Wooden stave pipe culvert
Wooden stave pipe culverts were the most common type used on the Alaska Highway, usually fashioned by the engineer regiments’ saw mill companies. (Photo and caption courtesy of Missouri University of Science and Technology 2014.)

In 1943, five permanent bridges were constructed over the major water crossings on the Alaska Territory portion of the highway under the PRA. The Tanana River Bridge, the Tok River Bridge, the Robertson River Bridge, the Johnson River Bridge and the Big Gerstle River Bridge (later renamed the Black Veterans Memorial Bridge) were all constructed and put in place during the first major revision, realignment and stabilization of the road. Of these bridges, four are still in place in their original locations even as the path of the road has been modified throughout the past 75 years. All of these bridges were determined eligible for the National Register of Historic Places due to their connection with the construction of the Alaska Highway.

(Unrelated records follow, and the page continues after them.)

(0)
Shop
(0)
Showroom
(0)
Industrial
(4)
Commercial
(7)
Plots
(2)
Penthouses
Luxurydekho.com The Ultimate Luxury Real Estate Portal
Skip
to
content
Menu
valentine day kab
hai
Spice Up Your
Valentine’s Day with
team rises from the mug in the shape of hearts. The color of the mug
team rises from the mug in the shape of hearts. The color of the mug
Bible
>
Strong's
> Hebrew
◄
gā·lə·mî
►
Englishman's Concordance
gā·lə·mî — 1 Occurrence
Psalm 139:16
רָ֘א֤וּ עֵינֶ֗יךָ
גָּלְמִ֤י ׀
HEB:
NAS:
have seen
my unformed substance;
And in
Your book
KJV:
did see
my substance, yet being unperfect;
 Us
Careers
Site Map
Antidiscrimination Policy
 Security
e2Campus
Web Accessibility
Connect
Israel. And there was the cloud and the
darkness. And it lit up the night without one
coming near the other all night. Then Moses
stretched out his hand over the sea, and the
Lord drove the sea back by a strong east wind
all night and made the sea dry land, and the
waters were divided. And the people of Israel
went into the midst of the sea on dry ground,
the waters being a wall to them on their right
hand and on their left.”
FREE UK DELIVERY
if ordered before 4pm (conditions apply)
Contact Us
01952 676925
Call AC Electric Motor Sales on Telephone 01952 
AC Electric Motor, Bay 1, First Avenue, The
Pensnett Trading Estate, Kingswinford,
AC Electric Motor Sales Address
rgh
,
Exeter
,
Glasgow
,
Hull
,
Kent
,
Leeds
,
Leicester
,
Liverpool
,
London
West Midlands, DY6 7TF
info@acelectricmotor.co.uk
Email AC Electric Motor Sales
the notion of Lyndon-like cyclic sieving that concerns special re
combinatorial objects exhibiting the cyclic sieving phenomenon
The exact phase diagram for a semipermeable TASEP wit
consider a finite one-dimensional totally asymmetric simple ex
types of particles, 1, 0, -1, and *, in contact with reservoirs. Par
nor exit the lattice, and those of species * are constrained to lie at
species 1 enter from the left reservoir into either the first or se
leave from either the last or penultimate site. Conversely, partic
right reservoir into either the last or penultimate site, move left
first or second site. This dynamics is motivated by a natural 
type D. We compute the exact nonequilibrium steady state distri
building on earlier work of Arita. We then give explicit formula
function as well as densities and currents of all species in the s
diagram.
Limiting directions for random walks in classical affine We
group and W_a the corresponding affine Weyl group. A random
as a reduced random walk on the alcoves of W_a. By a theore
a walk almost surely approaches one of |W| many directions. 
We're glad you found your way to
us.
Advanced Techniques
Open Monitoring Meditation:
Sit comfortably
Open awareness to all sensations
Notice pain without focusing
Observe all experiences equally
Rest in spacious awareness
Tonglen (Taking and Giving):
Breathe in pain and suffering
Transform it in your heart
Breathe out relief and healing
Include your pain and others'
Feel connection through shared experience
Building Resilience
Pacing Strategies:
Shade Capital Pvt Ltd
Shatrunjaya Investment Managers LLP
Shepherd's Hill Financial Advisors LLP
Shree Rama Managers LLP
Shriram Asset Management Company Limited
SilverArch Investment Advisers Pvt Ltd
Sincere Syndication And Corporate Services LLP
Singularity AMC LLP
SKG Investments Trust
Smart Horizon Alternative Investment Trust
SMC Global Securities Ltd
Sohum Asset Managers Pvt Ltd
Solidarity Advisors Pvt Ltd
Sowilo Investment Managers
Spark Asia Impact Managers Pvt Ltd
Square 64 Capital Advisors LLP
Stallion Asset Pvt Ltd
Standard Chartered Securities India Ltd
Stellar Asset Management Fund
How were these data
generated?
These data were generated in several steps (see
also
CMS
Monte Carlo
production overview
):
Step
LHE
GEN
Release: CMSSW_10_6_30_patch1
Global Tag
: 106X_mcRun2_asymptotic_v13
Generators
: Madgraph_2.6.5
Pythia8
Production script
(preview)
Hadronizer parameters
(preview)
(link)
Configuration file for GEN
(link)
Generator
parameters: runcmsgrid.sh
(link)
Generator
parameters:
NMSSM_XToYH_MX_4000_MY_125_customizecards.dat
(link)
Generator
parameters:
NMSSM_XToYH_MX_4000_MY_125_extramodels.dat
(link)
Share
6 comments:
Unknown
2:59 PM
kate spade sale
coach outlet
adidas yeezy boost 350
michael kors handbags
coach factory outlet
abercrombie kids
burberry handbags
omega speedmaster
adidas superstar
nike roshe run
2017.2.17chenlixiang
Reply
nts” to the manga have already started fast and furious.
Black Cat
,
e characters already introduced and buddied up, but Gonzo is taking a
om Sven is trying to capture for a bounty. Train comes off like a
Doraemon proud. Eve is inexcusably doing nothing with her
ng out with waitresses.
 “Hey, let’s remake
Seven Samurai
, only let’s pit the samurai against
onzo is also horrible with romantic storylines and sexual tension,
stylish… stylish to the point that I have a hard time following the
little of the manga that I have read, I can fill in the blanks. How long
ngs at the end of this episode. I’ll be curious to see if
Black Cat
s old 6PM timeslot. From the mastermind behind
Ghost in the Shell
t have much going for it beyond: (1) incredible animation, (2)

The Tanana River Bridge was replaced in 2010, and the Tok River Bridge is scheduled for replacement within the next two years. It is likely in the coming years all of the original permanent bridges will be replaced. Upon replacement of each bridge, plans to memorialize the construction of the bridges and the Alaska Highway itself near the bridges’ original locations and along the road at pullouts and recreation sites are in the works.

Opening to the Public

Advertisement for the first commercial Pleasure trip up the Alcan Highway in 1948
Advertisement for the first commercial “Pleasure” trip up the Alcan Highway in 1948

The opening of the Alaska Highway to civilian non-military use officially started in 1948 when Greyhound tour buses braved the primitive conditions to bring adventurous people to the Last Frontier. However, there are well documented accounts of the Cotter and Hayes families, from Arkansas, and L.D. Roach, of Seattle, receiving permission from the Canadian government in 1946 and setting out on the road to homestead in Alaska.

The straightening of dangerous curves and the widening of the road surface for modern transportation has been an ongoing process. Abandoned sections of the pioneer road, as well as other early segments of bridges, are visible in places. Most of the remnants of the Canol and Haines-Fairbanks pipelines have long been removed and scrapped. The corridor for those is still visible and used for ATVs and snowmachines by people living in the Native villages near the Alaska Highway and the towns, such as Tok, that were a product of the road’s creation.

Spring breakup on the Alaska Highway, ca. 1946-1960
Spring breakup on the Alaska Highway, ca. 1946-1960 (Photo by U.S. Army Engineer District, Alaska. Anchorage Museum, Cook Inlet Historical Society Collection, B1962.x.15.8)

The Alaska Highway has been a work in progress for the past 75 years. Paving of the entire Alaska section of the highway was completed in the 1960s. Permafrost, floods, fires and earthquakes have all left their marks on the road. Work will continue into the future as additional passing lanes, adjustment of road curves for increased safety and the replacement of the original steel bridges bring the road up to 21st century standards. The ever changing environmental conditions and transportation needs will continue to shape the future path of the Alaska Highway. Although the Alaska Highway of today might not physically resemble the pioneer road, it still serves its original purpose of providing a land-based connection to move goods and people between Alaska and the 48 contiguous United States.

Responsibility for the road has moved from Public Roads Administration and the Bureau of Public Roads when Alaska was a territory to the Alaska Department of Highways upon statehood in 1959 working under the Federal Highway Administration in 1967 and now to the current Alaska Department of Transportation and Public Facilities (DOT&PF). With funds from the Federal Highway Administration (FHWA), DOT&PF is now charged with the maintenance and repairs of the Alaska Highway. It is part of our mission to keep Alaska moving through service and infrastructure on the Alaska Highway for the next 75 years and beyond.